Je ne reviendrai pas sur mon propre article, qui clôt le dossier, sinon pour dire que cet exposé pédagogique vise surtout à clarifier les concepts de la tradition anthropologique (échange, rite, relations personnelles, dette, potlatch, kula…), sans chercher l’originalité mais en donnant quelques « vignettes » ethnographiques en guise d’exemples pour faciliter la tâche au lecteur. Il me semble en effet que, sur un thème comme celui-ci – l’échange, le don, le marché, la transaction – l’heure est au dialogue entre histoire, économie, sociologie et anthropologie. Dialogue qui sera fécond ; mais il y manque encore des outils de circulation des traditions et des savoirs, un appareillage pédagogique en quelque sorte. J’ai bon espoir que les années à venir combleront cette lacune : dictionnaires, encyclopédies, textes choisis, voilà ce dont nous avons besoin aujourd’hui.
[1]
Bien que ce texte n’engage que son auteur, il me faut rappeler la chaîne des lectures et des discussions qui m’ont amenée à préparer ce dossier et à le présenter dans ces termes : je dois à Hervé Sciardet l’idée de « séquence de transactions » – que l’on pouvait déjà trouver dans le beau texte d’Edward P. Thompson sur le charivari.

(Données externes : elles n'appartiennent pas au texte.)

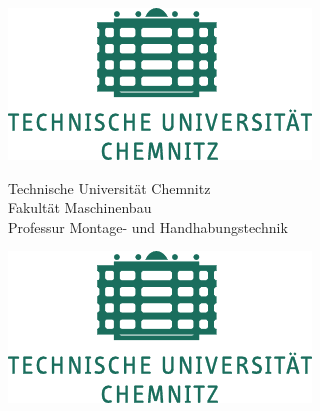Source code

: \begin{titlepage}
	
\begin{figure}[htbp]
	\begin{minipage}{0.19\textwidth}
		\includegraphics[width=\textwidth]{img/logo_tuc.pdf}
	\end{minipage}
	\hfill
	\begin{minipage}{0.6\textwidth} 
		\begin{center}	
			Technische Universität Chemnitz\\
			Fakultät Maschinenbau\\
			Professur Montage- und Handhabungstechnik
		\end{center}
	\end{minipage}
	\hfill
	\begin{minipage}{0.19\textwidth} 
		\includegraphics[width=\textwidth]{img/logo_tuc.pdf}
	\end{minipage}
\end{figure}
	
	
	\vspace*{1cm}
		

\end{titlepage}
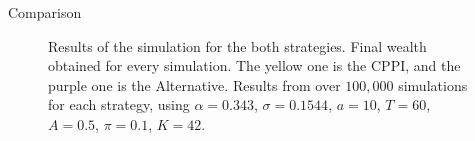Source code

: \documentclass[10pt]{beamer}
\begin{document}
\begin{frame}[fragile]{Comparison}
  \begin{figure}[htbp]
    \centering
    \hfill
    \caption{Results of the simulation for the both strategies. Final wealth obtained for every simulation. The yellow one is the CPPI, and the purple one is the Alternative. Results from over $100,000$ simulations for each strategy, using $\alpha = 0.343$, $\sigma = 0.1544$, $a = 10$, $T = 60$, $A = 0.5$, $\pi = 0.1$, $K = 42$.} \label{fig:1}
  \end{figure}
\end{frame}
\end{document}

Je dois à Robert Salais d’avoir compris une partie des enjeux entre économistes dans lesquels sont pris, à leur corps défendant, sociologues et ethnographes. Je dois à Jérôme Gautié des clarifications inappréciables concernant l’histoire de l’économie et la philosophie sociale qui sous-tend la démarche économique. L’atelier « commerce », au Laboratoire de sciences sociales (ENS/EHESS), a été le cadre de discussions enrichissantes, notamment avec Maris-France Garcia, Olivier Godechot, Michèle de la Pradelle, Alain Quemin, Pierre Saunier, Alain Tarrius. Enfin, la lecture d’articles récents de Viviana Zelizer m’a aidée à prendre confiance pour monter ce dossier : j’y trouvais, sous une alerte plume américaine, confirmation de nombre de mes intuitions.